At the hospital, a nurse found a meth pipe in Torres' vagina. Rock County prosecutors charged Torres for the paraphernalia but later dropped the case, according to the suit.

Jeffrey Haubrich, Rock County attorney, said his office has not yet been served with the lawsuit. "There is nothing for us to comment on, nor would we be likely to comment," said Haubrich. "Unlike the ACLU, we don't attempt to litigate through the press."

According to the lawsuit:

On Nov. 27, 2018, Torres was a passenger in a car traveling through Luverne, Minn. Deputies pulled the vehicle over, citing an air freshener hanging from the rearview mirror, on an I-90 on-ramp.

Deputy Dallas Hamm asked the driver, Derek White, where they were heading. White said they'd just dropped off another passenger in the area. The deputies asked White to step out of the car and, according to the lawsuit, illegally searched White, finding a "small amount of drugs" in the brim of his hat.

Hamm ordered Torres to exit the vehicle for a search, asking her to leave her coat in the car. While Hamm watched, his partner, Shelley Douty, began an invasive search. In the incident captured on squad car dash video, Torres told the deputies she was cold and not wearing underwear, and that "it feels like you're grabbing my crotch." The deputies said they felt what they thought was a baggie in her vagina.
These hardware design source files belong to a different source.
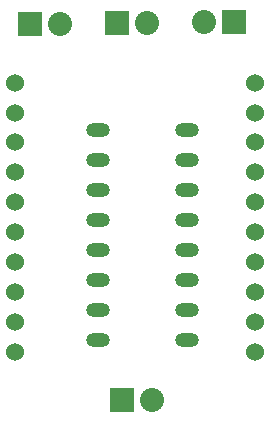
<source format=gbr>
G04 #@! TF.FileFunction,Copper,L2,Bot,Signal*
%FSLAX46Y46*%
G04 Gerber Fmt 4.6, Leading zero omitted, Abs format (unit mm)*
G04 Created by KiCad (PCBNEW 4.0.2+dfsg1-stable) date Mon 27 Feb 2017 07:22:47 PM EST*
%MOMM*%
G01*
G04 APERTURE LIST*
%ADD10C,0.100000*%
%ADD11R,2.032000X2.032000*%
%ADD12O,2.032000X2.032000*%
%ADD13O,2.000000X1.200000*%
%ADD14C,1.524000*%
G04 APERTURE END LIST*
D10*
D11*
X116903500Y-82804000D03*
D12*
X119443500Y-82804000D03*
D11*
X134175500Y-82613500D03*
D12*
X131635500Y-82613500D03*
D11*
X124333000Y-82740500D03*
D12*
X126873000Y-82740500D03*
D13*
X130188500Y-91757500D03*
X122668500Y-91757500D03*
X130188500Y-94297500D03*
X122668500Y-94297500D03*
X130188500Y-96837500D03*
X122668500Y-96837500D03*
X130188500Y-99377500D03*
X122668500Y-99377500D03*
X130188500Y-101917500D03*
X122668500Y-101917500D03*
X130188500Y-104457500D03*
X122668500Y-104457500D03*
X130188500Y-106997500D03*
X122668500Y-106997500D03*
X130188500Y-109537500D03*
X122668500Y-109537500D03*
D14*
X115697000Y-87757000D03*
X115697000Y-90287000D03*
X115697000Y-92817000D03*
X115697000Y-95347000D03*
X115697000Y-97877000D03*
X115697000Y-100407000D03*
X115697000Y-102937000D03*
X115697000Y-105467000D03*
X115697000Y-107997000D03*
X115697000Y-110527000D03*
X136017000Y-110527000D03*
X136017000Y-107997000D03*
X136017000Y-105467000D03*
X136017000Y-102937000D03*
X136017000Y-100407000D03*
X136017000Y-97877000D03*
X136017000Y-95347000D03*
X136017000Y-92817000D03*
X136017000Y-90287000D03*
X136017000Y-87757000D03*
D11*
X124714000Y-114617500D03*
D12*
X127254000Y-114617500D03*
M02*

</source>
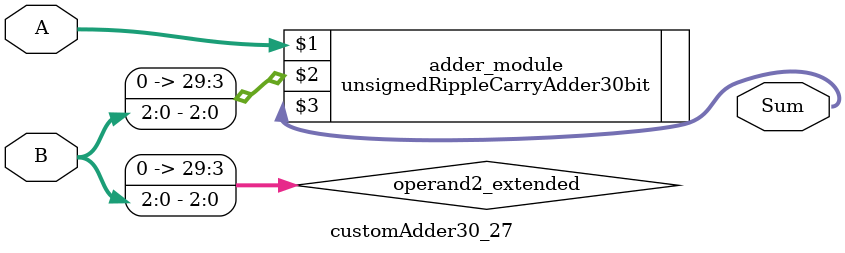
<source format=v>

module customAdder30_27(
                    input [29 : 0] A,
                    input [2 : 0] B,
                    
                    output [30 : 0] Sum
            );

    wire [29 : 0] operand2_extended;
    
    assign operand2_extended =  {27'b0, B};
    
    unsignedRippleCarryAdder30bit adder_module(
        A,
        operand2_extended,
        Sum
    );
    
endmodule
        
</source>
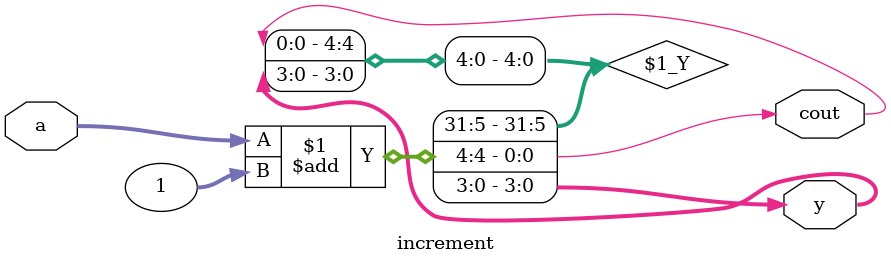
<source format=v>
module increment (a, y, cout);

input [3:0] a;
output [3:0] y;
output cout;

assign {cout, y} = a + 1;

endmodule

</source>
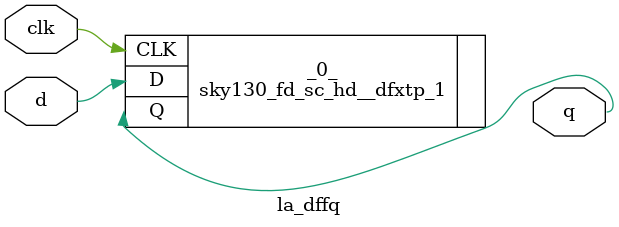
<source format=v>

/* Generated by Yosys 0.37 (git sha1 a5c7f69ed, clang 14.0.0-1ubuntu1.1 -fPIC -Os) */

module la_dffq(d, clk, q);
  input clk;
  wire clk;
  input d;
  wire d;
  output q;
  wire q;
  sky130_fd_sc_hd__dfxtp_1 _0_ (
    .CLK(clk),
    .D(d),
    .Q(q)
  );
endmodule

</source>
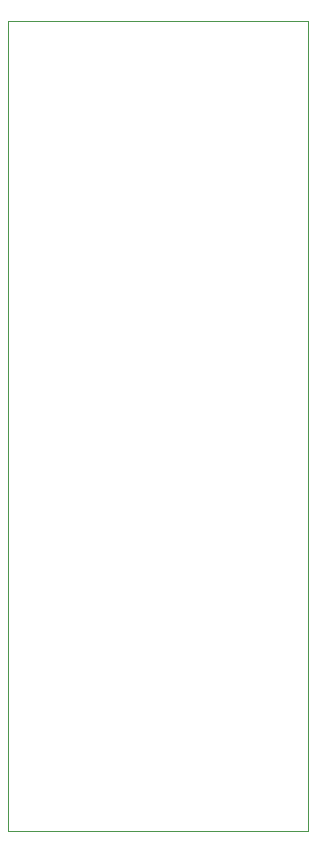
<source format=gbr>
G04 #@! TF.GenerationSoftware,KiCad,Pcbnew,(5.1.4)-1*
G04 #@! TF.CreationDate,2020-08-30T12:58:21+01:00*
G04 #@! TF.ProjectId,KiCadTest,4b694361-6454-4657-9374-2e6b69636164,rev?*
G04 #@! TF.SameCoordinates,Original*
G04 #@! TF.FileFunction,Profile,NP*
%FSLAX46Y46*%
G04 Gerber Fmt 4.6, Leading zero omitted, Abs format (unit mm)*
G04 Created by KiCad (PCBNEW (5.1.4)-1) date 2020-08-30 12:58:21*
%MOMM*%
%LPD*%
G04 APERTURE LIST*
%ADD10C,0.100000*%
G04 APERTURE END LIST*
D10*
X139700000Y-144780000D02*
X139700000Y-76200000D01*
X165100000Y-144780000D02*
X139700000Y-144780000D01*
X165100000Y-76200000D02*
X165100000Y-144780000D01*
X139700000Y-76200000D02*
X165100000Y-76200000D01*
M02*

</source>
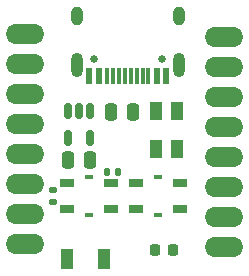
<source format=gbr>
%TF.GenerationSoftware,KiCad,Pcbnew,7.0.9*%
%TF.CreationDate,2024-03-18T09:44:21-07:00*%
%TF.ProjectId,ESP32S3_Board,45535033-3253-4335-9f42-6f6172642e6b,rev?*%
%TF.SameCoordinates,Original*%
%TF.FileFunction,Soldermask,Top*%
%TF.FilePolarity,Negative*%
%FSLAX46Y46*%
G04 Gerber Fmt 4.6, Leading zero omitted, Abs format (unit mm)*
G04 Created by KiCad (PCBNEW 7.0.9) date 2024-03-18 09:44:21*
%MOMM*%
%LPD*%
G01*
G04 APERTURE LIST*
G04 Aperture macros list*
%AMRoundRect*
0 Rectangle with rounded corners*
0 $1 Rounding radius*
0 $2 $3 $4 $5 $6 $7 $8 $9 X,Y pos of 4 corners*
0 Add a 4 corners polygon primitive as box body*
4,1,4,$2,$3,$4,$5,$6,$7,$8,$9,$2,$3,0*
0 Add four circle primitives for the rounded corners*
1,1,$1+$1,$2,$3*
1,1,$1+$1,$4,$5*
1,1,$1+$1,$6,$7*
1,1,$1+$1,$8,$9*
0 Add four rect primitives between the rounded corners*
20,1,$1+$1,$2,$3,$4,$5,0*
20,1,$1+$1,$4,$5,$6,$7,0*
20,1,$1+$1,$6,$7,$8,$9,0*
20,1,$1+$1,$8,$9,$2,$3,0*%
G04 Aperture macros list end*
%ADD10C,0.650000*%
%ADD11R,0.600000X1.450000*%
%ADD12R,0.300000X1.450000*%
%ADD13O,1.000000X2.100000*%
%ADD14O,1.000000X1.600000*%
%ADD15RoundRect,0.225000X0.225000X0.250000X-0.225000X0.250000X-0.225000X-0.250000X0.225000X-0.250000X0*%
%ADD16RoundRect,0.250000X-0.250000X-0.475000X0.250000X-0.475000X0.250000X0.475000X-0.250000X0.475000X0*%
%ADD17RoundRect,0.250000X0.250000X0.475000X-0.250000X0.475000X-0.250000X-0.475000X0.250000X-0.475000X0*%
%ADD18R,1.250000X0.700000*%
%ADD19R,0.700000X0.350000*%
%ADD20R,1.000000X1.750000*%
%ADD21O,2.400000X1.700000*%
%ADD22RoundRect,0.140000X-0.140000X-0.170000X0.140000X-0.170000X0.140000X0.170000X-0.140000X0.170000X0*%
%ADD23RoundRect,0.150000X-0.150000X0.512500X-0.150000X-0.512500X0.150000X-0.512500X0.150000X0.512500X0*%
%ADD24RoundRect,0.135000X0.185000X-0.135000X0.185000X0.135000X-0.185000X0.135000X-0.185000X-0.135000X0*%
%ADD25R,1.000000X1.550000*%
G04 APERTURE END LIST*
D10*
%TO.C,J1*%
X148940000Y-81848000D03*
X143160000Y-81848000D03*
D11*
X149300000Y-83293000D03*
X148500000Y-83293000D03*
D12*
X147300000Y-83293000D03*
X146300000Y-83293000D03*
X145800000Y-83293000D03*
X144800000Y-83293000D03*
D11*
X143600000Y-83293000D03*
X142800000Y-83293000D03*
X142800000Y-83293000D03*
X143600000Y-83293000D03*
D12*
X144300000Y-83293000D03*
X145300000Y-83293000D03*
X146800000Y-83293000D03*
X147800000Y-83293000D03*
D11*
X148500000Y-83293000D03*
X149300000Y-83293000D03*
D13*
X150370000Y-82378000D03*
D14*
X150370000Y-78198000D03*
D13*
X141730000Y-82378000D03*
D14*
X141730000Y-78198000D03*
%TD*%
D15*
%TO.C,C7*%
X149873000Y-98044000D03*
X148323000Y-98044000D03*
%TD*%
D16*
%TO.C,C13*%
X144592000Y-86360000D03*
X146492000Y-86360000D03*
%TD*%
D17*
%TO.C,C12*%
X142870000Y-90424000D03*
X140970000Y-90424000D03*
%TD*%
D18*
%TO.C,SW2*%
X146710000Y-92372000D03*
X150470000Y-92372000D03*
X146710000Y-94572000D03*
X150470000Y-94572000D03*
D19*
X148590000Y-95102000D03*
X148590000Y-91842000D03*
%TD*%
D20*
%TO.C,AE1*%
X140914000Y-98806000D03*
X144074000Y-98806000D03*
%TD*%
D21*
%TO.C,J2*%
X136930000Y-79710000D03*
X137780000Y-79710000D03*
X136930000Y-82250000D03*
X137780000Y-82250000D03*
X136930000Y-84790000D03*
X137780000Y-84790000D03*
X136930000Y-87330000D03*
X137780000Y-87330000D03*
X136930000Y-89870000D03*
X137780000Y-89870000D03*
X136930000Y-92410000D03*
X137780000Y-92410000D03*
X136930000Y-94950000D03*
X137780000Y-94950000D03*
X136930000Y-97490000D03*
X137780000Y-97490000D03*
%TD*%
D22*
%TO.C,C11*%
X144300000Y-91440000D03*
X145260000Y-91440000D03*
%TD*%
D18*
%TO.C,SW1*%
X144628000Y-94572000D03*
X140868000Y-94572000D03*
X144628000Y-92372000D03*
X140868000Y-92372000D03*
D19*
X142748000Y-91842000D03*
X142748000Y-95102000D03*
%TD*%
D23*
%TO.C,U2*%
X142870000Y-86238500D03*
X141920000Y-86238500D03*
X140970000Y-86238500D03*
X140970000Y-88513500D03*
X142870000Y-88513500D03*
%TD*%
D24*
%TO.C,R2*%
X139700000Y-93982000D03*
X139700000Y-92962000D03*
%TD*%
D21*
%TO.C,J3*%
X153740000Y-80010000D03*
X154590000Y-80010000D03*
X153740000Y-82550000D03*
X154590000Y-82550000D03*
X153740000Y-85090000D03*
X154590000Y-85090000D03*
X153740000Y-87630000D03*
X154590000Y-87630000D03*
X153740000Y-90170000D03*
X154590000Y-90170000D03*
X153740000Y-92710000D03*
X154590000Y-92710000D03*
X153740000Y-95250000D03*
X154590000Y-95250000D03*
X153740000Y-97790000D03*
X154590000Y-97790000D03*
%TD*%
D25*
%TO.C,LED1*%
X150242000Y-86244000D03*
X148462000Y-86244000D03*
X148462000Y-89524000D03*
X150242000Y-89524000D03*
%TD*%
M02*

</source>
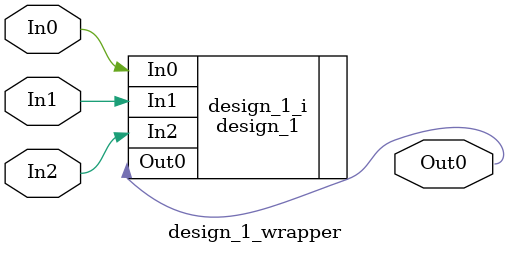
<source format=v>
`timescale 1 ps / 1 ps

module design_1_wrapper
   (In0,
    In1,
    In2,
    Out0);
  input [0:0]In0;
  input [0:0]In1;
  input [0:0]In2;
  output [0:0]Out0;

  wire [0:0]In0;
  wire [0:0]In1;
  wire [0:0]In2;
  wire [0:0]Out0;

  design_1 design_1_i
       (.In0(In0),
        .In1(In1),
        .In2(In2),
        .Out0(Out0));
endmodule

</source>
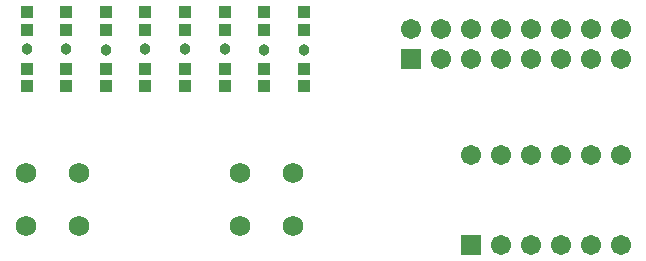
<source format=gts>
%FSDAX24Y24*%
%MOIN*%
%SFA1B1*%

%IPPOS*%
%ADD14R,0.039500X0.039500*%
%ADD15C,0.068000*%
%ADD16C,0.067060*%
%ADD17R,0.067060X0.067060*%
%ADD18C,0.067060*%
%ADD19R,0.067060X0.067060*%
%ADD20C,0.038000*%
%LNde-140824_1-1*%
%LPD*%
G54D14*
X012127Y007130D03*
Y007721D03*
X006847Y007130D03*
Y007721D03*
X012127Y009597D03*
Y009006D03*
X006847Y009597D03*
Y009006D03*
X010807Y007130D03*
Y007721D03*
X005527Y007130D03*
Y007721D03*
Y009597D03*
Y009006D03*
X009487Y007130D03*
Y007721D03*
X004207Y007130D03*
Y007721D03*
X009487Y009597D03*
Y009006D03*
X004207Y009597D03*
Y009006D03*
X008167Y007130D03*
Y007721D03*
X002887Y007130D03*
Y007721D03*
Y009597D03*
Y009006D03*
X008167Y009597D03*
Y009006D03*
X010807Y009597D03*
Y009006D03*
G54D15*
X004623Y002461D03*
X002851D03*
X004623Y004232D03*
X002851D03*
X011773Y002461D03*
X010001D03*
X011773Y004232D03*
X010001D03*
G54D16*
X022687Y009047D03*
Y008047D03*
X021687Y009047D03*
Y008047D03*
X020687Y009047D03*
Y008047D03*
X019687Y009047D03*
Y008047D03*
X018687Y009047D03*
Y008047D03*
X017687Y009047D03*
Y008047D03*
X016687Y009047D03*
Y008047D03*
X015687Y009047D03*
X022687Y004847D03*
X021687D03*
X020687D03*
X019687D03*
X018687D03*
X017687D03*
X022687Y001847D03*
G54D17*
X015687Y008047D03*
G54D18*
X021687Y001847D03*
X020687D03*
X019687D03*
X018687D03*
G54D19*
X017687Y001847D03*
G54D20*
X012127Y008347D03*
X010787D03*
X009487Y008363D03*
X008167D03*
X006847D03*
X005527Y008347D03*
X004207Y008363D03*
X002887D03*
M02*
</source>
"It's something," said Douty. "I feel something. I don't know what the hell it is."

Torres told the officers she would cooperate if they'd take her to the station or hospital. "She don't feel a baggie in my crotch, but if we go down there, then she can search me. Whatever, I can squat and cough and get undressed the right way you know, like instead of on the side of the highway."

The footage shows Torres repeatedly asking the officer not to touch her vagina.

"I'd appreciate it if you wouldn't put your hands all up in me," Torres told them.

"I don't think you can do that to me," she said.

And later: "She doesn't have the right to put her hand in my vagina."

The deputies refused her request and blamed her for making them stay out in the cold.

"No, I did not," retorted Torres.

"Yes, you did because you didn't allow my partner to search you," Hamm replied.

The lawsuit alleges the search violated several civil rights laws, including lack of due process, unlawful search and seizure and failure to train on the part of the Sheriff's Office.

"It doesn't matter what they found in her," Bratlie said in an interview. "They didn't have any reason to search her in the first place. ... It's an insulting and egregious violation of her constitutional rights."

Torres has criminal convictions for assault and drug possession. Bratlie said he did not know if the deputies knew Torres from previous encounters with law enforcement.